Before the coverage of the Occupy movement devolves into mere name-calling or comes to be dominated by speculation about the likelihood of violent confrontations with short-tempered police forces, I would like to express one sentiment that has seldom been directed at the protestors.
The object of my gratitude is certainly not the aesthetics of the movement. My few trips to observe (and to support, at least in a pastoral way) the protests downtown confronted me with quite an eyesore. Cheap, ramshackle tents are never pretty, not even the funky red “spirituality space” tent where I conducted a liturgy recently on a soggy and threadbare carpet. Nor am I particularly grateful for the specific content of the messages I spotted. As an academic, I have a constitutional bias against sound-bite analysis, much less any slogans that would fit on placards. This distaste has kept bumper stickers off any car I have ever driven.

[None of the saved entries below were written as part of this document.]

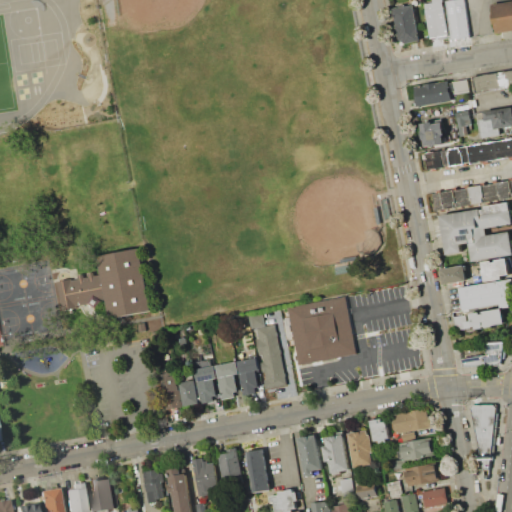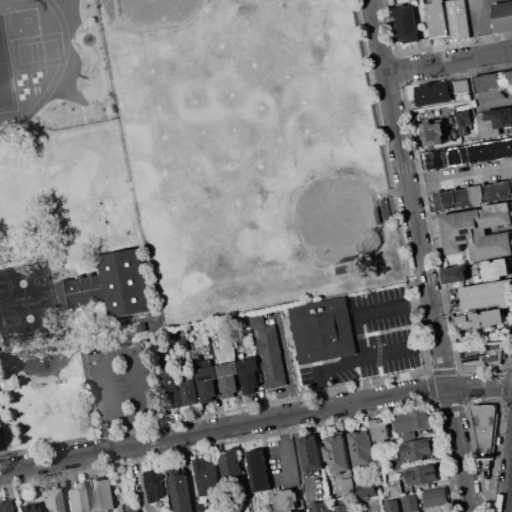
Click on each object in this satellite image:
building: (502, 15)
building: (503, 15)
building: (457, 18)
building: (435, 19)
building: (437, 19)
building: (458, 19)
building: (405, 23)
building: (405, 24)
road: (484, 27)
park: (182, 39)
park: (22, 40)
park: (38, 51)
park: (298, 53)
track: (28, 55)
road: (448, 60)
park: (6, 73)
park: (37, 76)
park: (22, 79)
building: (492, 80)
building: (493, 80)
building: (459, 86)
building: (460, 86)
park: (24, 93)
building: (432, 93)
building: (433, 93)
road: (494, 102)
building: (462, 121)
building: (464, 121)
building: (494, 121)
building: (495, 121)
building: (433, 132)
building: (433, 133)
building: (490, 150)
building: (470, 154)
building: (448, 156)
park: (188, 161)
road: (459, 176)
building: (472, 194)
building: (472, 194)
park: (311, 200)
park: (185, 203)
building: (477, 231)
building: (479, 231)
road: (420, 251)
building: (495, 268)
building: (496, 269)
building: (453, 273)
building: (454, 273)
park: (25, 282)
building: (106, 285)
building: (108, 285)
building: (485, 294)
building: (487, 294)
road: (27, 300)
road: (6, 308)
road: (369, 310)
park: (29, 318)
building: (479, 319)
building: (257, 320)
building: (480, 320)
building: (321, 330)
building: (322, 331)
road: (80, 332)
building: (183, 341)
parking lot: (371, 341)
park: (0, 345)
building: (486, 355)
building: (270, 356)
building: (271, 356)
building: (487, 356)
road: (93, 357)
road: (367, 359)
building: (248, 374)
building: (248, 375)
building: (227, 378)
building: (227, 379)
building: (206, 382)
building: (206, 383)
parking lot: (124, 384)
building: (171, 389)
road: (88, 392)
building: (190, 392)
building: (173, 393)
building: (189, 393)
road: (145, 414)
road: (255, 421)
building: (410, 422)
building: (412, 422)
building: (378, 429)
building: (485, 429)
building: (379, 430)
road: (131, 431)
building: (483, 431)
building: (360, 448)
building: (361, 448)
building: (415, 448)
building: (417, 449)
road: (286, 450)
building: (336, 453)
building: (337, 453)
building: (310, 454)
building: (311, 454)
building: (229, 464)
building: (398, 464)
building: (231, 469)
building: (257, 470)
building: (259, 470)
building: (421, 474)
building: (421, 474)
building: (205, 475)
building: (204, 476)
road: (140, 478)
building: (155, 483)
building: (154, 484)
building: (367, 484)
building: (346, 485)
building: (347, 487)
building: (393, 488)
building: (395, 488)
road: (31, 489)
building: (179, 489)
building: (180, 490)
building: (366, 490)
building: (102, 492)
road: (491, 493)
building: (101, 494)
building: (367, 494)
building: (434, 496)
building: (436, 496)
building: (75, 498)
building: (75, 498)
building: (49, 500)
building: (50, 500)
building: (284, 501)
building: (285, 501)
building: (410, 503)
building: (410, 504)
building: (4, 505)
building: (4, 505)
building: (320, 506)
building: (390, 506)
building: (392, 506)
building: (340, 507)
road: (470, 507)
building: (24, 508)
building: (25, 508)
building: (341, 508)
building: (201, 509)
building: (130, 510)
building: (131, 510)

My gratitude to the Occupy movement grows directly out of my identification with Catholic social teaching and its mission to scrutinize and publicize serious social justice concerns. Anybody committed to righting injustices and addressing inequities has plenty of reason to welcome these vigorous protests in our too often apathetic nation.

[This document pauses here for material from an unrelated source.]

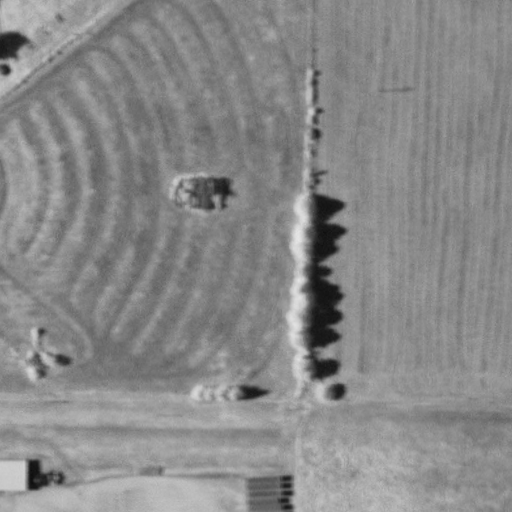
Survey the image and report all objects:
building: (206, 192)
building: (14, 473)
building: (14, 475)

Admittedly, not all the claims of the protesters are accurate or could serve as a promising basis for public policy. But many of the things they say and the ideals they stand up for are just what we need to hear in these difficult economic times. In these years of high unemployment, blocked opportunity, crushing debt, anxieties about future economic security and deep doubts about recent economic policy, the United States desperately requires greater attention to the relationship between private gain and public benefits, and to principles like the common good and social responsibility. Anybody who thinks our nation can sustain much longer such vast disparities of income, sharp concentrations of wealth and cozy relationships between money and political power is simply not paying sufficiently close attention.
It would of course be unwise to exaggerate the congruence between Occupy Wall Street and Catholic teachings on economic justice. Catholic social thought displays a predilection for the harmonious and the irenic, qualities in short supply in the rhetoric heard at Occupy sites. But it is intriguing to note the overlap between the messages of the protesters and of church documents, particularly the U.S. bishops’ pastoral letter “Economic Justice for All” (now marking its 25th anniversary) and the Vatican document on international financial reform, released on Oct. 24. Multi-chapter documents will always be more satisfying, but Occupiers display an eloquence of their own.
Say what you will about the protestors—as resentment-driven agitators or impractical dreamers—I for one am grateful to them for spurring our consciences, sparking a sense of urgency and offering a vision of alternative economic practices that promote the countercultural principle of “people over profits.” It might just be that Occupy Wall Street has made more headway as a catalyst for change in the United States in the last 10 weeks than Catholic social teaching has accomplished in the last 12 decades.